Me levanto e o sigo pelo corredor até a piscina, onde nos sentamos na borda.
— Pode falar — começo, e olho para ele, que desvia com vergonha.
— Eu queria só ter certeza que me desculpou, porque por mensagem, né...
— Tá tudo bem. Estamos sem problemas, ok? — Seguro em seu braço enquanto falo, e ele sorri.
— Isso é muito bom. Sabe, eu passei a noite pesquisando e... — Arregalo os olhos, e ele se desconcerta. — Não... a noite toda não, só algum tempinho, sabe? Uns minutos, ou... Enfim, eu pesquisei uns filmes para assistirmos, e eu queria sua opinião.
Assinto enquanto ele pega o celular no bolso. Olho por alguns segundos para sua boca. Larga de ser trouxa, Lavínia. Até esses dias vocês estavam discutindo e ele te xingando.
— Aqui — ele mostra alguns filmes, e eu assinto, vendo os trailers. Sinto sua respiração em meu pescoço e olho para o lado, vendo que ele está mais próximo, me olhando.
— O quê? — ia perguntar, mas ele segura meu pescoço e acaba com nossa distância, me beijando.

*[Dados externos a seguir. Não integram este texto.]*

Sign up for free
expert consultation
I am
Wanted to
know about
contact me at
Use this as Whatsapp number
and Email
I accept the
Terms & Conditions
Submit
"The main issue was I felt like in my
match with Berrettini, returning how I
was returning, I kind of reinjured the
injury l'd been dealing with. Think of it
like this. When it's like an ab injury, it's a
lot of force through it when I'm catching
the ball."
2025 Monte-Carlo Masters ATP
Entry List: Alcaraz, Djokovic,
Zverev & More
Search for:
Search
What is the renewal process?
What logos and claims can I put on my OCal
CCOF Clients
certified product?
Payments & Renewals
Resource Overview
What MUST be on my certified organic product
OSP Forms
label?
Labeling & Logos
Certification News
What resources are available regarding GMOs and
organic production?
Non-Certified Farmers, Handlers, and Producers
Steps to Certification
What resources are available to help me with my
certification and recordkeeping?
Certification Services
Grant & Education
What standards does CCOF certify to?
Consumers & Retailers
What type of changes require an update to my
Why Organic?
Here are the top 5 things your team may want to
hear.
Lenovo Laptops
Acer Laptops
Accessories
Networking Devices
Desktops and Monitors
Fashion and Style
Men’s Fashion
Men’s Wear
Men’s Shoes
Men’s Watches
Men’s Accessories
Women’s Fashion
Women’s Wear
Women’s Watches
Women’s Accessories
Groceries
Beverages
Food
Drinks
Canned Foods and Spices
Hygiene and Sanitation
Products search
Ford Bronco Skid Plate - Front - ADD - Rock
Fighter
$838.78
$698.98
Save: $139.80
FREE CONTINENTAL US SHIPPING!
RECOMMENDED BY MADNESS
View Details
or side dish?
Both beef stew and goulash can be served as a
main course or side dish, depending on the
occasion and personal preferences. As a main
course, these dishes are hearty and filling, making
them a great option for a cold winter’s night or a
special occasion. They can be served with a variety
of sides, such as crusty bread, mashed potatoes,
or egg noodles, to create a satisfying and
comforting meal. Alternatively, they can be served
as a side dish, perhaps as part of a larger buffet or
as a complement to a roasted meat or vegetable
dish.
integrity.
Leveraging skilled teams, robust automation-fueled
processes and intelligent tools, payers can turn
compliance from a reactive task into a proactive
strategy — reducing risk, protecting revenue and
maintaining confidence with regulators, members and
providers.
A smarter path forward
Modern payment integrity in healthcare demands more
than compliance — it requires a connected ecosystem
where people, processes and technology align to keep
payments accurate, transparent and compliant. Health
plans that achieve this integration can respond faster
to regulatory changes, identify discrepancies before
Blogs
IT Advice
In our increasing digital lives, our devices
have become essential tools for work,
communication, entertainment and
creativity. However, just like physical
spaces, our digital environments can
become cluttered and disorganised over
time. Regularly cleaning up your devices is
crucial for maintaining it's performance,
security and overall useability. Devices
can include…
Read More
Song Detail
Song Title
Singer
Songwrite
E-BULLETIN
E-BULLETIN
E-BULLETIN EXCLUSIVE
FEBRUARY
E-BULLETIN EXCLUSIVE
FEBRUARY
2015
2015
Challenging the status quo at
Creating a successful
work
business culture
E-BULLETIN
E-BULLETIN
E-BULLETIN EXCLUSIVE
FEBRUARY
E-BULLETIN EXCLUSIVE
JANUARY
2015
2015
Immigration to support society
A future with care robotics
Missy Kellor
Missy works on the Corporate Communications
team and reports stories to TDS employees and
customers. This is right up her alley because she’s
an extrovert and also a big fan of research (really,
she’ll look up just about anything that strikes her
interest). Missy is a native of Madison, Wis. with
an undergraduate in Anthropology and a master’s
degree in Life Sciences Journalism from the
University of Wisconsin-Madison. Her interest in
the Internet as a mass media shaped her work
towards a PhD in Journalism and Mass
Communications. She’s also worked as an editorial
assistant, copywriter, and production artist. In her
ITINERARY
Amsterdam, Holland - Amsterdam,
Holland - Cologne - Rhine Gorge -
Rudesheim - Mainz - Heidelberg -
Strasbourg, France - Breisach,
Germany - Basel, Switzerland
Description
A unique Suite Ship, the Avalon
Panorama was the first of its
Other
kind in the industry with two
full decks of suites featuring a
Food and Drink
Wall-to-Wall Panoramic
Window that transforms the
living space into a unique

Correspondo, meio assustada, mas em um momento apenas entro no embalo, esquecendo de tudo.
Nos afastamos sem ar, e quando ia falar algo, meu celular toca.
— É...
— Pode atender — ele diz, sorrindo sem graça e coçando a nuca.
Me levanto para atender um pouco longe, nunca sei o que minha mãe vai falar.
Ligação on:
— Filha, mandei o motorista te buscar na casa do seu tio. Precisamos de você aqui, então vá para a frente da casa — minha mãe Cecília diz.
— Tudo bem, mãe. Aconteceu algo?
— Nada de vida ou morte, mas ainda importante. Se despeça e venha.
— Mas eu ia tomar banho pós-treino.
— Em casa temos água e um chuveiro. Tchau — ela desliga rapidamente.
Ligação off.
Matteo já está de pé, e ando sem graça para perto dele. Damos ênfase de fala juntos e acabamos rindo disso.
— Você tem que ir, né?
— Sim, mas domingo a gente se vê no cinema, tá bom? — pergunto, e ele assente. — Tchau, Matteo.
Me aproximo para beijar sua bochecha, mas ele vira o rosto, transformando em um selinho.
Ignoro o fato, dando as costas e saindo, mas na porta ainda me viro, acenando.
Dou gritinhos bobos de adolescente, que podem parecer ridículos e realmente são na verdade. Mas a Lavínia pequena, até ter uns onze anos mais ou menos, sonhava com esse momento, e mesmo sendo vergonhoso, o pós-beijo foi incrível o restante.